Plastik sangat merugikan bagi kesehatan manusia dan hewan. Partikel kecil plastik yang lebih kecil atau dikenal sebagai mikroplastik dan nanoplastik bahkan ditemukan di arteri, otak, dan organ seksual.
Meskipun para dokter masih mempelajari dampaknya, fragmen-fragmen ini telah dikaitkan dengan kanker, diabetes, penyakit jantung, dan perubahan pada kesehatan usus.
Baca juga: Ekspor Sampah Plastik Inggris ke Negara Berkembang Naik 84 Persen dalam Setahun
"Orang-orang sering berasumsi bahwa plastik di lautan akan tenggelam atau menghilang begitu saja. Namun, model kami menunjukkan bahwa sebagian besar plastik berukuran besar dan mengapung terurai secara perlahan di permukaan, terpecah menjadi partikel-partikel yang lebih kecil selama beberapa dekade," ujar Dr. Nan Wu, peneliti dari Universitas Queen Mary London.
"Fragmen-fragmen kecil ini kemudian dapat terbawa oleh salju laut untuk mencapai dasar laut, tetapi proses tersebut membutuhkan waktu. Bahkan setelah 100 tahun, sekitar 10 persen dari plastik asli masih dapat ditemukan di permukaan," katanya lagi seperti dikutip dari Independent, Kamis (23/10/2025).
Sementara itu, sebagian besar plastik (94 persen) memang pada akhirnya akan tenggelam ke dasar lautan. Namun plastik yang mencapai dasar laut akan bertahan selama berabad-abad, menjadi masalah abadi.
"Plastik itu berpotensi bertahan selama berabad-abad. Satu-satunya cara agar plastik tersebut dapat terurai adalah jika sesuatu berevolusi kemungkinan besar adalah mikroorganisme yang mengembangkan kemampuan untuk mengurai plastik," jelas Ilmuwan Senior Oceana, Dr. Kim Warner.
Baca juga: Mengapa Target 70 Persen Pengurangan Sampah Plastik 2025 Jauh dari Harapan?
Sayangnya, lingkungan dasar laut yang dingin memperlambat semua proses biologis dan kimia, termasuk penguraian, sehingga plastik menjadi sangat awet.

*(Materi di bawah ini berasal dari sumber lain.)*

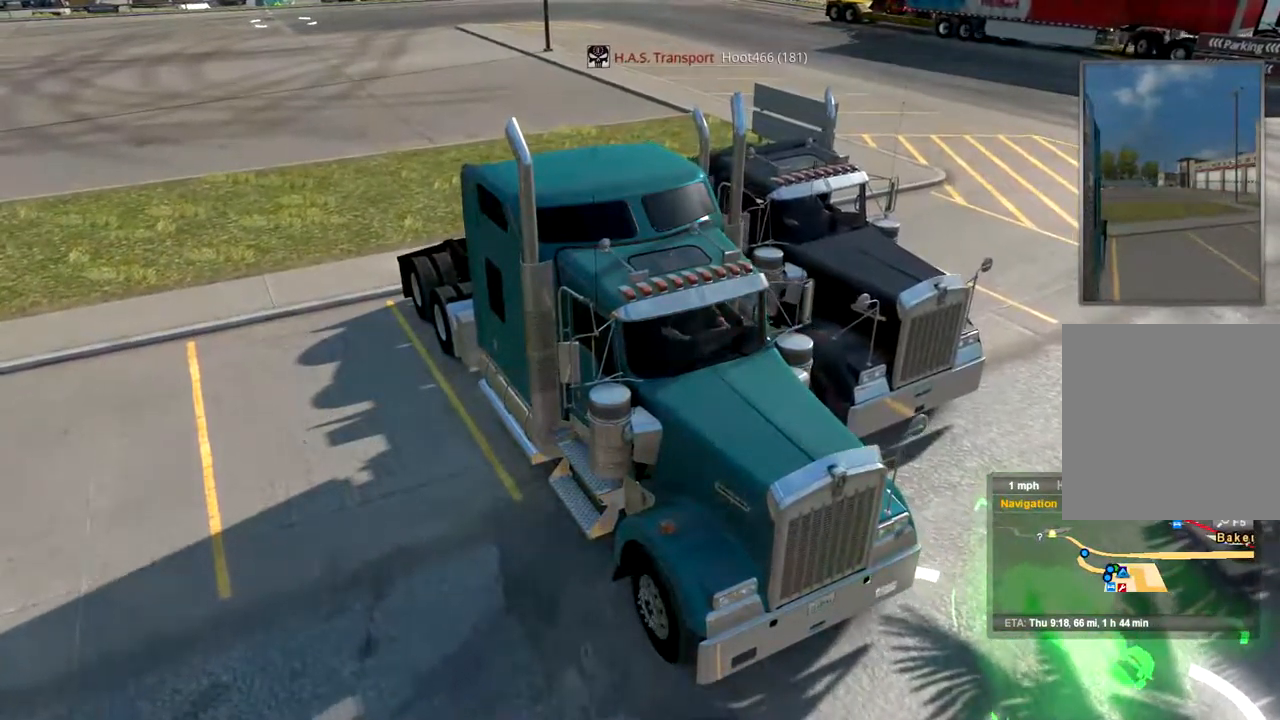
Gameplay with a controller (Xbox layout); each line is a JSON object with the inputs held at the frame after it (dt_ms = milliseconds from this image to that frame). "events" lists button and stick changes between this image and that frame as [ms after this image, input, new state], when the widget could be followed in between. Not read: B X.
{"dt_ms": 500, "buttons": ["L2"], "left_stick": "center", "right_stick": "left", "events": [[434, "right_stick", "left"]]}
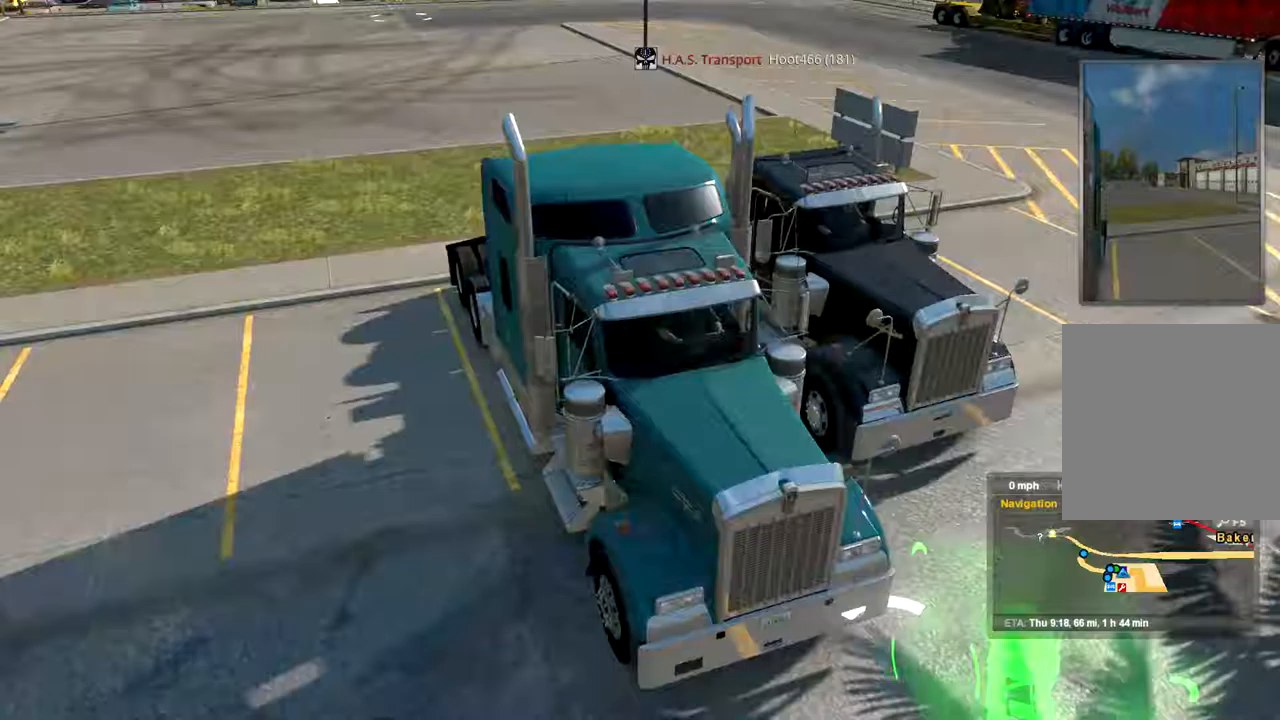
{"dt_ms": 500, "buttons": ["L2"], "left_stick": "center", "right_stick": "center", "events": [[433, "right_stick", "center"]]}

Selain lingkungan yang lebih dingin, NOAA menyebut beberapa plastik mengandung bahan kimia yang membuatnya lebih tahan terhadap paparan sinar matahari atau ombak.
Para peneliti khawatir bahwa polusi plastik dapat membebani atau mengganggu fungsi sabuk konveyor alami lautan yang berfungsi untuk mengangkut panas dan nutrisi ke berbagai penjuru dunia.
Meskipun potensi gangguannya sudah teridentifikasi, para peneliti menekankan bahwa penelitian lebih lanjut masih diperlukan untuk memahami bagaimana mekanisme gangguan itu terjadi dan seperti apa konsekuensi spesifik dari gangguan tersebut.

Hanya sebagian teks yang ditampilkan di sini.